AAAs and network providers have begun to articulate some of the vital ethical issues in long-term care. In Pennsylvania last spring, a group of AAAs sponsored a seminal conference on ethical issues in case management. In Wisconsin last week, the SUA conducted a 2-day training session, cosponsored by our Resource Center, which was attended by 500 people and which was entirely devoted to ethical issues and aging and long-term care. In Minnesota last year, the SUA presided over a process known as SAIL (Seniors Agenda for Independent Living), which gathered multiple inputs of older people and experts to determine ways to enhance the autonomy and dignity of seniors, especially the disabled. To these endeavors, the Aging Network brings an important ingredient that cannot be readily supplied by Centers on Bioethics, typically housed in Health Sciences complexes. This ingredient supplied by the OAA Network is its knowledge of the everyday issues that arise within families and that affect the daily lives of the elderly. In its advocacy, the Aging Network can go way beyond fixation with the important but limited questions of end-of-life treatments to considerations of autonomy, justice, and beneficence in the way ordinary services are allocated and delivered to functionally impaired persons.

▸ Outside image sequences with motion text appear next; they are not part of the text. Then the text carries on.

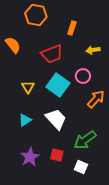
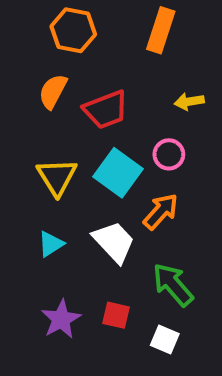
orange rectangle: (72, 28) -> (161, 30), moved, size x1.5
orange semicircle: (13, 45) -> (53, 91), moved, turned -114
yellow triangle: (28, 87) -> (57, 177), size x1.5
orange arrow: (96, 99) -> (161, 211), moved
green arrow: (85, 140) -> (173, 285), turned 85

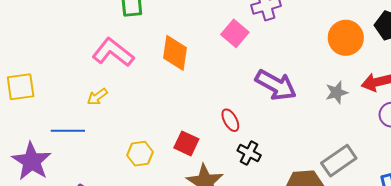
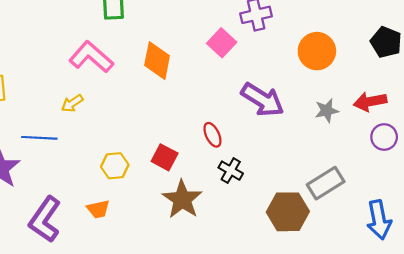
orange circle: (346, 38) -> (317, 51), moved

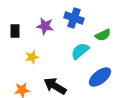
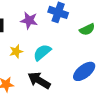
cyan semicircle: (80, 51) -> (42, 52), moved

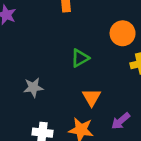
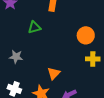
green triangle: (80, 58) -> (34, 27), moved

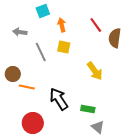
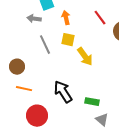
gray arrow: (20, 32) -> (34, 19), moved
yellow arrow: (95, 71) -> (85, 57), moved
orange line: (27, 87) -> (24, 89), moved

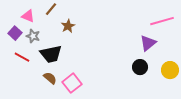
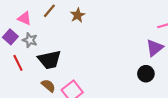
brown star: (68, 26) -> (78, 15), moved
red line: (22, 57) -> (18, 63), turned 35

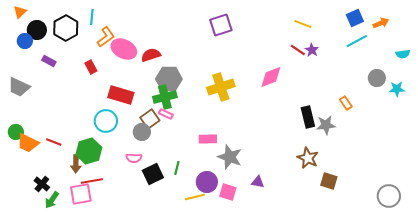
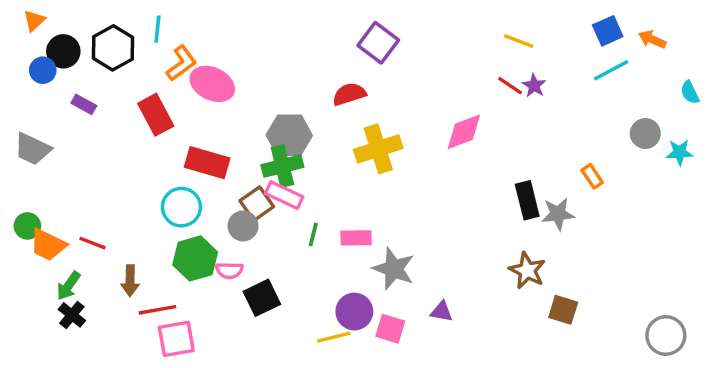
orange arrow: (381, 23) -> (652, 39), turned -133
purple square: (221, 25) -> (378, 43), turned -35
cyan semicircle: (403, 54) -> (690, 92), turned 72
red semicircle: (151, 55) -> (349, 94), moved
red rectangle: (91, 67) -> (156, 115), size x1.6
pink rectangle: (166, 114) -> (284, 195), size x1.5
green hexagon: (89, 151) -> (195, 258), moved
green line: (177, 168) -> (313, 234), moved
pink square: (81, 194) -> (176, 339), moved
green arrow: (52, 200) -> (68, 286), moved

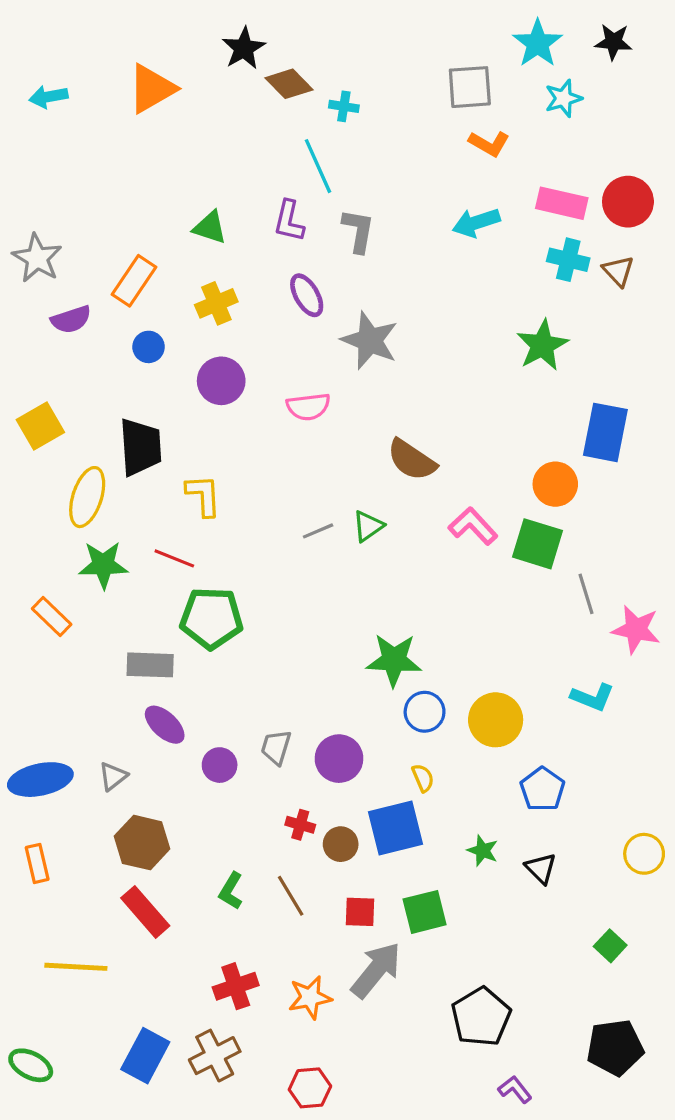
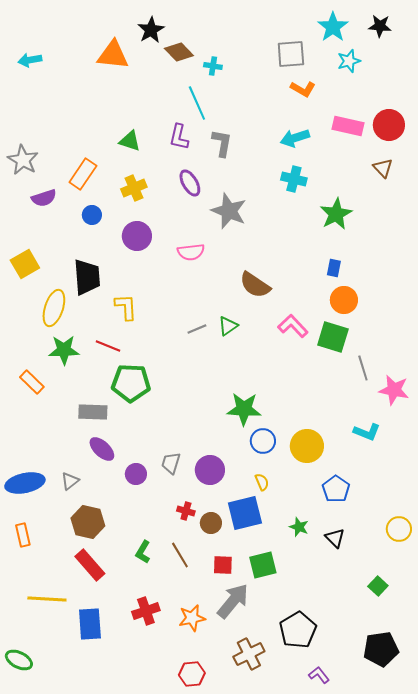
orange triangle: (152, 89) -> (113, 55), moved, turned 36
cyan cross: (568, 260) -> (294, 179), moved
blue rectangle: (605, 432) -> (334, 268), moved, size x0.5
blue rectangle: (145, 1056) -> (90, 624), moved, turned -32
brown cross: (215, 1056) -> (249, 654), moved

It is true that care coordination and case management has within it a tension between advocacy to serve a particular client and resource allocation to serve a community of clients. However, this is not a reason for the Aging Network to avoid and to withdraw from the vital roles of case management. Rather it is a reason for Network personnel to give special attention to the ethical ramifications of its case management work, and to carefully consider all the case management procedures and content from an ethical perspective-including, informed consent, assessment (including assessment of values), care planning, confidentiality, contractual arrangements with agencies, and even the ethics of maintaining waiting lists for assessments. Proper safeguards are needed to avoid conflicts of interest among case managers or development of elaborate

bureaucratic procedures that lose sight of the goal of serving clients. Few AAAs are delivering services directly, so that the potential conflict between AAAs as case managers and as service providers is unlikely to occur. Case management, itself, is not a service. Like I&R, it is an administrative function. In situations where AAAs are contracting both case management and service provision to the same providers, it will be necessary to re-examine that strategy to avoid conflicts of interest, but there seems to me nothing inherent in the OHA to prevent vigorous advocacy and skilled case management to coexist in the Network.

Our Minnesota Resource Center has recently completed interviews with 250 randomly selected publicly subsidized case managers from more than 50 programs in 10 states. All but 25 of the respondents were Aging Network personnel. The respondents identified many ethical issues that face them in their work, and they did so from their traditional perspective as advocates. Had they not been advocates, I doubt that they would have identified the issues so thoroughly and so well. As the one LTC Resource Center with ethics as part of its formal mission, we have been struck by the sensitivity of SUAS and AAAS to ethical themes, and their desire to develop case management approaches that enhance the independence of older people.

Thank you for inviting my testimony and, indirectly, for establishing National Long-Term Care Resource Centers to serve the Aging Network.